Dabigatran (Pradaxa®) is a new oral direct thrombin inhibitor approved in the U.S. for the prevention of stroke and systemic embolism in non-valvular atrial fibrillation patients.1 Over the past few weeks, there has been increased interest in this product and a growing number of inquiries regarding the management of these patients when anticoagulation needs to be reversed.

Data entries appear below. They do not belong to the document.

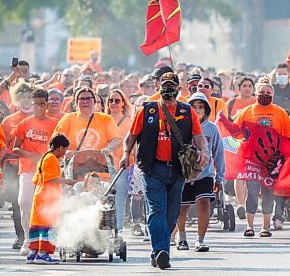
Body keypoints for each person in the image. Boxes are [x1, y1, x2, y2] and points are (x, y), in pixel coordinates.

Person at [119, 72, 209, 270]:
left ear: (178, 88)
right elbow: (131, 136)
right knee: (156, 210)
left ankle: (157, 251)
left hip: (177, 170)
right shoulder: (147, 110)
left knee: (171, 214)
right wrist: (126, 154)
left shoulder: (187, 111)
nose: (168, 89)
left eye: (171, 85)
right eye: (164, 85)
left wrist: (204, 151)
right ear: (159, 86)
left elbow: (199, 136)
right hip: (153, 169)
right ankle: (162, 251)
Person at [233, 77, 290, 238]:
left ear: (273, 94)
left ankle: (265, 227)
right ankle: (249, 226)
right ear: (256, 93)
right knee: (253, 192)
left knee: (268, 193)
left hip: (272, 162)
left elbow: (289, 135)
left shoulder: (280, 113)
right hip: (252, 160)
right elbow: (235, 131)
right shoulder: (247, 112)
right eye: (262, 92)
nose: (265, 95)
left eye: (268, 92)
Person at [176, 92, 225, 252]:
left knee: (204, 203)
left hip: (205, 174)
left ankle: (200, 240)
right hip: (184, 174)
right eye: (193, 107)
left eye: (201, 107)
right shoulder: (181, 127)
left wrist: (220, 177)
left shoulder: (211, 129)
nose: (197, 110)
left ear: (206, 109)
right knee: (182, 207)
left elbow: (218, 153)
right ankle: (181, 236)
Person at [13, 88, 58, 256]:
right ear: (31, 105)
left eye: (42, 104)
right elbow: (15, 147)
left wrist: (47, 156)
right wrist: (29, 154)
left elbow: (59, 148)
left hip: (47, 170)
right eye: (36, 104)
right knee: (24, 202)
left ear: (46, 104)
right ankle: (27, 239)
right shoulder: (24, 123)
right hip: (27, 168)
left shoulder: (54, 123)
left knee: (46, 206)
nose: (39, 107)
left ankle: (45, 240)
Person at [26, 133, 75, 264]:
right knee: (48, 226)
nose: (64, 153)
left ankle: (33, 252)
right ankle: (43, 254)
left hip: (39, 194)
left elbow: (37, 179)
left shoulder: (44, 157)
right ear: (60, 148)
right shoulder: (52, 159)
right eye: (64, 149)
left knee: (37, 225)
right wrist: (67, 181)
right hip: (47, 197)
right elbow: (50, 178)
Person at [1, 81, 35, 249]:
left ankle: (35, 236)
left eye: (29, 96)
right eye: (23, 97)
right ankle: (20, 236)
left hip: (34, 167)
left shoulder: (40, 117)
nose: (26, 100)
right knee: (17, 202)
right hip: (13, 165)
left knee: (34, 202)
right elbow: (3, 144)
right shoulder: (9, 121)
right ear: (16, 98)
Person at [53, 87, 121, 162]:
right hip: (74, 167)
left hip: (100, 168)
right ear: (76, 103)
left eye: (88, 98)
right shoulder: (68, 118)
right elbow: (56, 140)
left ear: (94, 102)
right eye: (81, 99)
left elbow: (116, 139)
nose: (85, 101)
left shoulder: (105, 118)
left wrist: (108, 149)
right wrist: (65, 152)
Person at [226, 77, 256, 219]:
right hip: (236, 144)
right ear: (238, 88)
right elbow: (225, 123)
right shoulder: (231, 103)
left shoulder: (257, 103)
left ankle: (252, 202)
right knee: (239, 175)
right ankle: (240, 205)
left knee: (253, 176)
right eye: (244, 85)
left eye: (250, 86)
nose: (247, 88)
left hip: (255, 145)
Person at [105, 89, 133, 232]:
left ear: (123, 103)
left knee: (120, 199)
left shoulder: (128, 122)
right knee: (105, 198)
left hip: (123, 166)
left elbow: (134, 145)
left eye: (117, 100)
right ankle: (104, 230)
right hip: (105, 166)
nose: (114, 103)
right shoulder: (103, 119)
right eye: (111, 100)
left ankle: (119, 230)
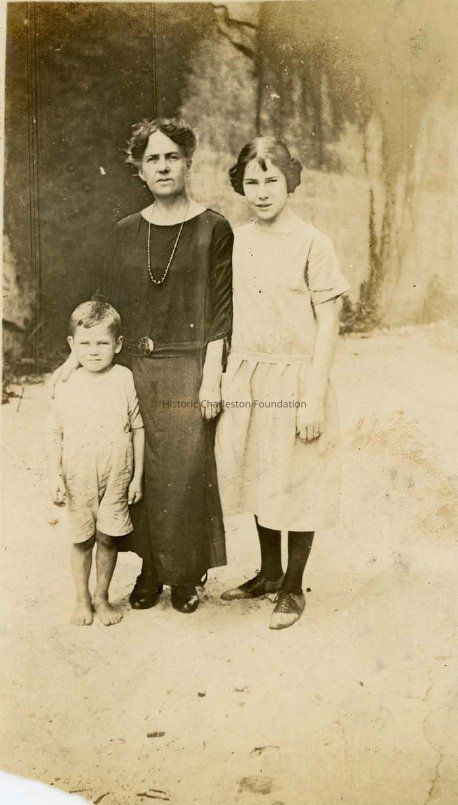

Unlike warfarin or heparin, routine coagulation monitoring is not required in patients receiving dabigatran. However, in the event that the anticoagulation effects of dabigatran are to be measured, the use of ecarin clotting time (ECT) is suggested. This currently is not available at Cedars-Sinai Medical Center.

Reversal of dabigatran, as needed in haemostatic emergencies, is challenging as there are no established agents available. For invasive surgeries or procedures, patient may require up to a five-day hold of dabigatran prior to the event. In patients with life-threatening bleeding, options that have been proposed based on limited non-clinical data included the use of rFVIIa and prothrombin complex concentrates (PCC). Limited data also suggests that removal of excess dabigatran may be achieved through dialysis or the use of activated charcoal (in overdose). Blood products may be used to maintain haemostasis, although they have not been shown to reverse the effects of dabigatran.2

References
1. Pradaxa [Package Insert]. Ridgefield, CT: Boehringer Ingelheim Pharmaceuticals, Inc.; 2010
2. van Ryn J, Stangier J, Haertter S, et al. Dabigatran etexilate – a novel, reversible, oral direct thrombin inhibitor: Interpretation of coagulation assays and reversal of anticoagulant activity. Thrombosis and Haemostatsis 2010; 103(6): 1116-27.